All the data generated by these real-time measurements and the 8,000 substations that Peak monitors gets fed into the company’s control room. There, operators continually review more than 13,000 displays of primarily tabular data to look for system anomalies that could lead to interruptions in the grid. On top of these numerous displays, Peak had compatibility issues among several of the systems it had developed or purchased over the years.

Because of the scale of its operations and the need to provide a method for its operators to more easily spot and resolve problems, Peak set out to develop a system based on technologies from Esri and OSIsoft that would allow it to both monitor and visualize its sensor data.

“We began the development of the Peak Visualization Platform (PVP) in late 2015, and it took us about a year and a half to complete,” said Aronson. “The PI Integrator for Esri ArcGIS was implemented to connect OSIsoft’s PI System with the ArcGIS platform to allow the visualization of SCADA and other sensor data within a geospatial context.”

Using its network model and overlaying it with sensor and other grid data, Peak Reliability is employing Operations Dashboard for ArcGIS to visually monitor the grid.

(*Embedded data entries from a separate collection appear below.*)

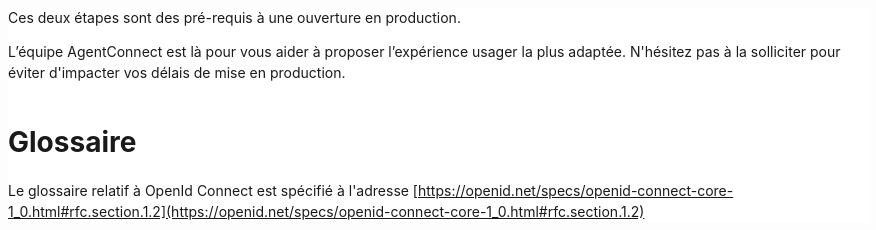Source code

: Ces deux étapes sont des pré-requis à une ouverture en production. 

L’équipe AgentConnect est là pour vous aider à proposer l’expérience usager la plus adaptée. 
N'hésitez pas à la solliciter pour éviter d'impacter vos délais de mise en production.


# Glossaire

Le glossaire relatif à OpenId Connect est spécifié à l'adresse [https://openid.net/specs/openid-connect-core-1_0.html#rfc.section.1.2](https://openid.net/specs/openid-connect-core-1_0.html#rfc.section.1.2)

“Essentially, we use the ICCP Protocol to transmit this data to both our EMS and our PI Data Archive application,” said Aronson. “[ArcGIS] GeoEvent Server then pulls that information from the PI archives and hands it off to ArcGIS for mapping purposes, which is how we are getting the real-time sensor data to drive the visualization of the maps in Operations Dashboard. This provides critical situational awareness for our operators when they have to make rapid decisions.”

Learning Lessons in a Fire

As the PVP system was under development, the Blue Cut Fire erupted in Southern California’s San Bernardino County in August 2016. A 500-kV transmission line was short-circuited as a result of the fire, which was anticipated by Peak’s control room operators. However, beyond that, they really didn’t know what to expect.

“They began to call the fire captains out in the field because they needed answers to critical questions about the fire to minimize the risk to the electrical grid,” recalled Aronson. “Some of the questions included: Where was the exact location of the fire? What direction was it moving? What transmission facilities were at risk and should be placed out of service over the coming hours?”

It took more than an hour for the operators to get a response from the field. And once they received the information, the analytics available to them could not provide the necessary geographic context. As a result, 175,000 homes and businesses in the Los Angeles area were at risk of suffering an electricity outage.

Though an outage was actually avoided by re-dispatching power generation to bypass the damaged facilities, that re-dispatch was less than optimal due to the lack of situational awareness. As a result, the local power company paid more money for the power that was redirected to Los Angeles consumers because of the tariffs involved in using electricity from outside the balancing authority.

“Now with our PVP, we have real-time fire visualization—including location, size, and boundary data—that is updated every five minutes from the US Geological Survey,” said Aronson. “We can also pull down other information from the Internet that can affect electrical transmission, such as weather forecasts, impending storms, [and] natural disasters.”

Future Visualization Capabilities

“We have only just begun to explore the potential of the Peak Visualization System,” said Aronson. “Originally, we defined about 30 use cases and have so far delivered roughly a third of them for the platform.”

One thing Peak is interested in including in the system is a geospatial context for its Real Time Contingency Analysis (RTCA) displays, which provide a five-minutes-ahead, what-if scenario analysis of possible grid conditions.

“The RTCA application simulates more than 8,000 contingencies, which it prioritizes based on their potential negative impact on the operation of the grid,” explained Aronson. “We are going to georeference the RTCA results and superimpose them over the topology of the network to give the control room operators the locational intelligence needed to make quick and well-considered decisions in the event of a facility failure, negative contingency, or other event that threatens the reliability of the grid.”